── Provided records

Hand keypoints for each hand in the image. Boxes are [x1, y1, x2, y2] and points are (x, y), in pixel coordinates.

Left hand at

────
── Provided records

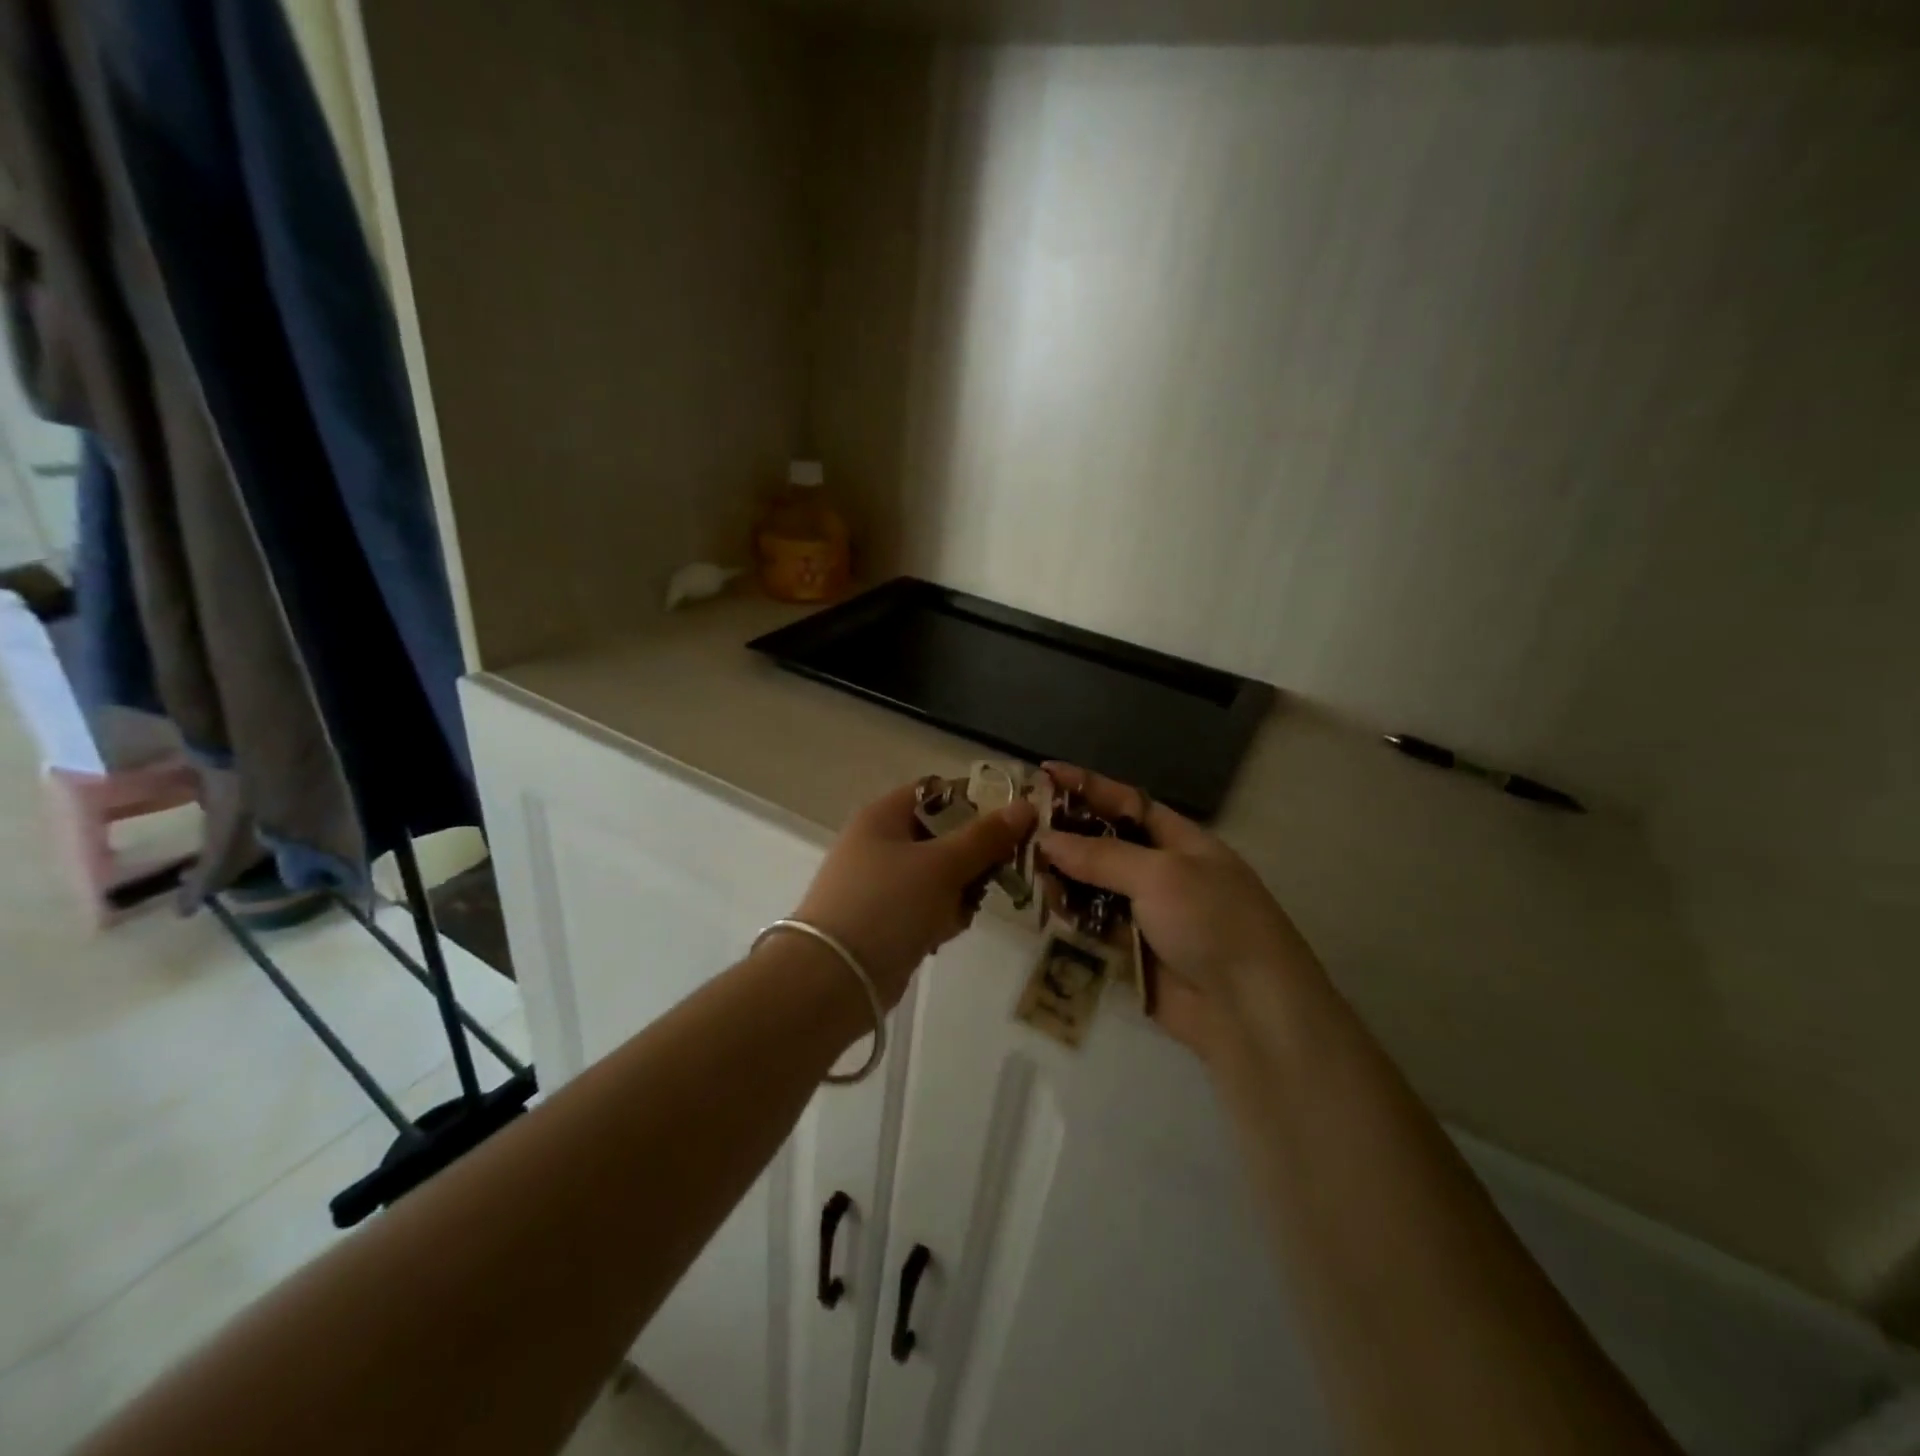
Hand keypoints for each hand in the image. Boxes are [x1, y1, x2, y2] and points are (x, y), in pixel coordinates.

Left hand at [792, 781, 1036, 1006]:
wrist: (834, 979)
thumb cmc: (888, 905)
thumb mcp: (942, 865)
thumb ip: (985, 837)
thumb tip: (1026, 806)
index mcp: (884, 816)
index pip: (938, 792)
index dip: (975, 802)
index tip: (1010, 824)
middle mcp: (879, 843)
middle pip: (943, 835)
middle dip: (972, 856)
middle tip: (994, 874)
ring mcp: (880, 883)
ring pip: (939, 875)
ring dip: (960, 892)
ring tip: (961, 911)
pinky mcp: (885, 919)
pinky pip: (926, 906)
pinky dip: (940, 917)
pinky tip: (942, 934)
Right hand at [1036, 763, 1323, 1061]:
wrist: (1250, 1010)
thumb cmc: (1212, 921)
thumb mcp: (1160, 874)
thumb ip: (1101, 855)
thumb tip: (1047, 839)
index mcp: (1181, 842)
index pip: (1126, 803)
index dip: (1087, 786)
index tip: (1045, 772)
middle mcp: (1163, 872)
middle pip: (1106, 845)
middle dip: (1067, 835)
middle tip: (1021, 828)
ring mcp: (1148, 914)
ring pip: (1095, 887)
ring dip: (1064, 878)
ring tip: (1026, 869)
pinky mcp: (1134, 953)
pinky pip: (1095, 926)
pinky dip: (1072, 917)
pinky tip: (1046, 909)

────

(Work order) Where in the records above does the word "pinky" appear? Copy each line that holds it.

(Result)
pinky mcp: (885, 919)
pinky pip: (926, 906)
pinky dip: (940, 917)
pinky tip: (942, 934)
pinky mcp: (1134, 953)
pinky pip: (1095, 926)
pinky dip: (1072, 917)
pinky tip: (1046, 909)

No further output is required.